■ Problem statement ■
Write out the text from all of the records below, line for line and unchanged, without the pictures.

■ Dataset entries ■

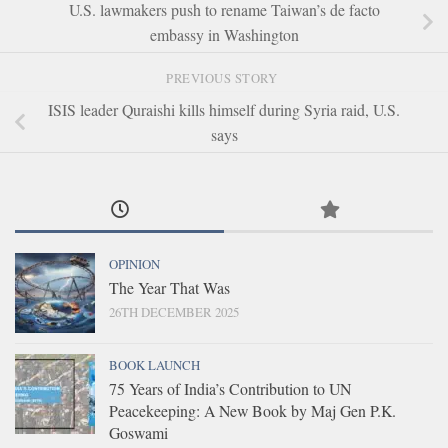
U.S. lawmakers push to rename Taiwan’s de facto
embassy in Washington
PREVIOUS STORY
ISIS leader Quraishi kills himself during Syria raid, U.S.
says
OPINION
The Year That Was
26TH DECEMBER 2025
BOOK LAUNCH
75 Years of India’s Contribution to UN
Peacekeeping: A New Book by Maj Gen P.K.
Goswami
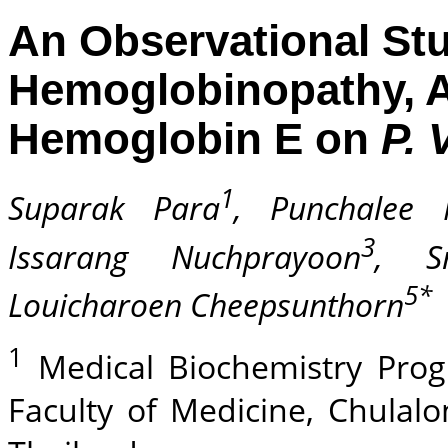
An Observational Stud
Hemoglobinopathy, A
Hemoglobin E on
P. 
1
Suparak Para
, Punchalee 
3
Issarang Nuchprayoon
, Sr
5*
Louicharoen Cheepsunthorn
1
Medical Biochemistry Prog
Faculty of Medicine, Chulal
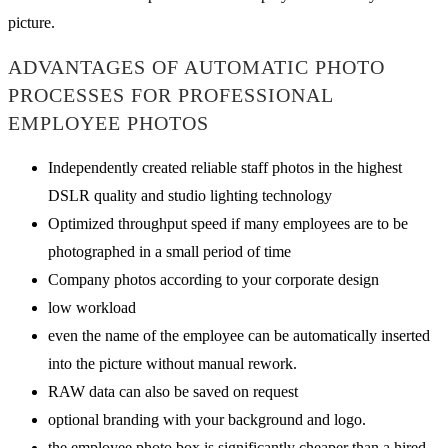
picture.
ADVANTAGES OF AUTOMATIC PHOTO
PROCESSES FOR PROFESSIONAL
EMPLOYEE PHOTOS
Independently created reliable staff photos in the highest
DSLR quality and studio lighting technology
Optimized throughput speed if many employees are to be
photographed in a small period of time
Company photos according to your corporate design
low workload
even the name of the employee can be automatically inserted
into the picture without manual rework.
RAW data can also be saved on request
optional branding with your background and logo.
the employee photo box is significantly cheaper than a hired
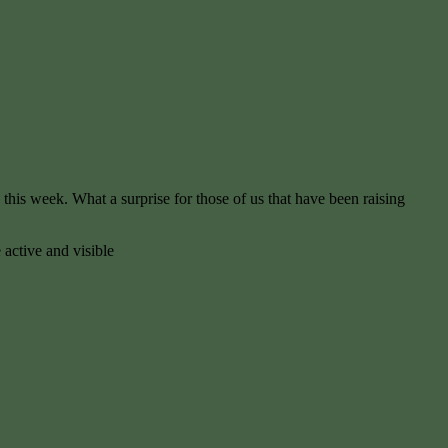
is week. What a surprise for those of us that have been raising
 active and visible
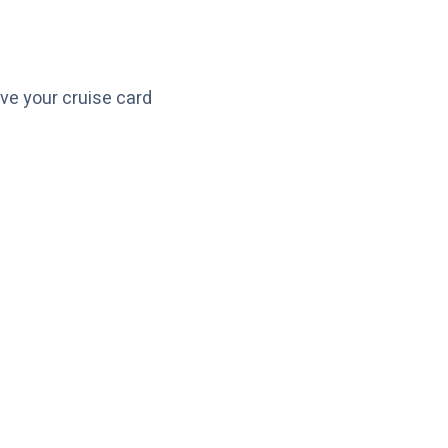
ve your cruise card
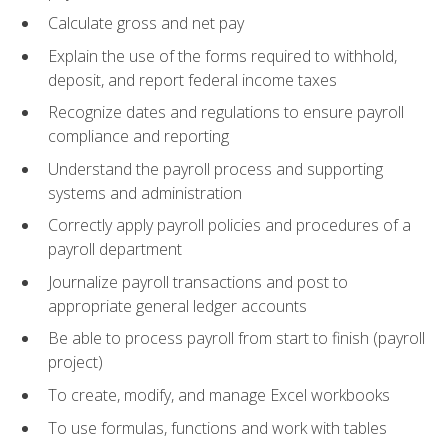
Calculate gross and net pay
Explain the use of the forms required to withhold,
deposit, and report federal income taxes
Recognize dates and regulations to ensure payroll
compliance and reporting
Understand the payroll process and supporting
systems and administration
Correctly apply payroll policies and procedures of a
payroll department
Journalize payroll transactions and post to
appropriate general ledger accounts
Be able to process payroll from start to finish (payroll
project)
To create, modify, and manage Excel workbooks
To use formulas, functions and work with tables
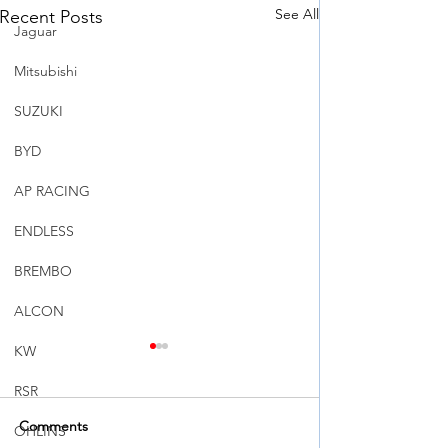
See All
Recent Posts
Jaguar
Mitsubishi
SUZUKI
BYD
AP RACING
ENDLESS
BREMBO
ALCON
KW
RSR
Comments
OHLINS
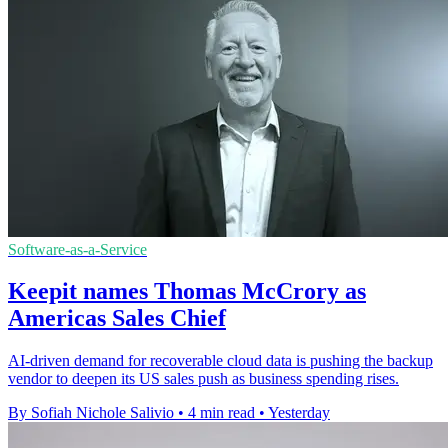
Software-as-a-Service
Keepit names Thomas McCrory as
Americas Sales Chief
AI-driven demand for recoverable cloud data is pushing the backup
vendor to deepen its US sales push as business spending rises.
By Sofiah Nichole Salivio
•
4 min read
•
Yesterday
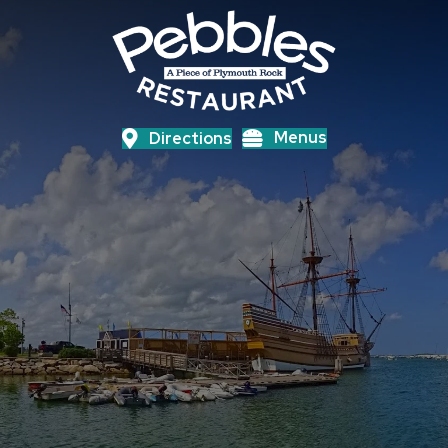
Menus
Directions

■ Answer box ■
U.S. lawmakers push to rename Taiwan’s de facto
embassy in Washington
PREVIOUS STORY
ISIS leader Quraishi kills himself during Syria raid, U.S.
says
OPINION
The Year That Was
26TH DECEMBER 2025
BOOK LAUNCH
75 Years of India’s Contribution to UN
Peacekeeping: A New Book by Maj Gen P.K.
Goswami
An Observational Stud
Hemoglobinopathy, A
Hemoglobin E on
P. 
1
Suparak Para
, Punchalee 
3
Issarang Nuchprayoon
, Sr
5*
Louicharoen Cheepsunthorn
1
Medical Biochemistry Prog
Faculty of Medicine, Chulal
picture.
ADVANTAGES OF AUTOMATIC PHOTO
PROCESSES FOR PROFESSIONAL
EMPLOYEE PHOTOS
Independently created reliable staff photos in the highest
DSLR quality and studio lighting technology
Optimized throughput speed if many employees are to be
photographed in a small period of time
Company photos according to your corporate design
low workload
even the name of the employee can be automatically inserted
into the picture without manual rework.
RAW data can also be saved on request
optional branding with your background and logo.
the employee photo box is significantly cheaper than a hired
is week. What a surprise for those of us that have been raising
 active and visible
ve your cruise card
Calculate gross and net pay
Explain the use of the forms required to withhold,
deposit, and report federal income taxes
Recognize dates and regulations to ensure payroll
compliance and reporting
Understand the payroll process and supporting
systems and administration
Correctly apply payroll policies and procedures of a
payroll department
Journalize payroll transactions and post to
appropriate general ledger accounts
Be able to process payroll from start to finish (payroll
project)
To create, modify, and manage Excel workbooks
To use formulas, functions and work with tables
See All
Recent Posts
Jaguar
Mitsubishi
SUZUKI
BYD
AP RACING
ENDLESS
BREMBO
ALCON
KW
RSR
Comments
OHLINS
Software-as-a-Service
Keepit names Thomas McCrory as
Americas Sales Chief
AI-driven demand for recoverable cloud data is pushing the backup
vendor to deepen its US sales push as business spending rises.
By Sofiah Nichole Salivio
•
4 min read
•
Yesterday
Menus
Directions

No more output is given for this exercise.